While many more momentous anniversaries are being observed, this month marks some personal-professional milestones:
30 years ago: Back in my college days, started programming in APL, on a pre-PC IBM desktop, with 64K RAM, peripheral floppy drive, & a switch up front to choose between APL and something called 'BASIC', never used the latter, though I did become adept on the firm's Wang word processor, and they later got the IBM-PC equipped with STSC APL; it wasn't all cutting-edge technology back then, though, as my first task was to drive-and-deliver a '35 Dodge pick-up (top speed 45mph) to my new boss in Washington DC, which he had found in Oblong, IL (looks just like it sounds);
25 years ago: Began making models & apps for Merrill Lynch's Debt Strategy Group, as a consultant (later an employee), finding out that my self-taught APL was wizardly, and now I got to do it on a mainframe (IBM 370, VM/CMS) while teaching myself, then others, financial analytics;
20 years ago: Moved back to New York to stay, courtesy of Morgan Stanley's Fixed Income Research;
10 years ago: Became a financial market risk consultant at UBS, 'programmer' dropped from job description.
None of this was a matter of planning or foresight, more of contingency and serendipity.

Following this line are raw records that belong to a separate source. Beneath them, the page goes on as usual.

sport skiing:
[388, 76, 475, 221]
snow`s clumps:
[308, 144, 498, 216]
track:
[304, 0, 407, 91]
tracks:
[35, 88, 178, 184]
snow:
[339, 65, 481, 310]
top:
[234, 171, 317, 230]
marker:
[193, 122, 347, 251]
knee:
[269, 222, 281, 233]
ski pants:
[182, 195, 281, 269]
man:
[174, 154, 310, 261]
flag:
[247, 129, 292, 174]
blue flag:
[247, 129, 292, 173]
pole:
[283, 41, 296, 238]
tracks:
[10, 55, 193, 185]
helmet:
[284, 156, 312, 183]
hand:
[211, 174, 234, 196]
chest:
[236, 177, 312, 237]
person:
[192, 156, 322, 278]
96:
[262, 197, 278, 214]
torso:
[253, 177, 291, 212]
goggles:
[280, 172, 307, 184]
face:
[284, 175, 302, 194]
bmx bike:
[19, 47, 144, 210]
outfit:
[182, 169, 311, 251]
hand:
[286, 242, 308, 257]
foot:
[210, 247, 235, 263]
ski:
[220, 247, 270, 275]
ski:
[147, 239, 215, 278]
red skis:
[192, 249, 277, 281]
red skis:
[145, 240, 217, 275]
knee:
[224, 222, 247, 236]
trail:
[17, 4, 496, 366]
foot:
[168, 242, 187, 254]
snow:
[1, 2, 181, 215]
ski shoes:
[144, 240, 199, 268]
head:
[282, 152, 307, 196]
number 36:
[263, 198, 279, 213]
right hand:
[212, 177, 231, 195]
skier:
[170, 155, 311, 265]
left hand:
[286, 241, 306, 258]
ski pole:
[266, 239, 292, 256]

Non-professionally, lit-blogging will resume once lit-reading does.

1 Comments:

Blogger JAbel said...

It's funny bcause back in 1980 I had a job with the New England Press Association as a co-op job through Northeastern that was then called data entry which was lining up punch cards.It was the end of empire for that cutting edge technology and one of our frat brothers was telling us all about these computer programs with all sorts of odd names that took forever to input but that brother went on into Microsoft in it's early days and is still there.We thought he was off the deepend so to speak and were proven so wrong that we still have to work for a living.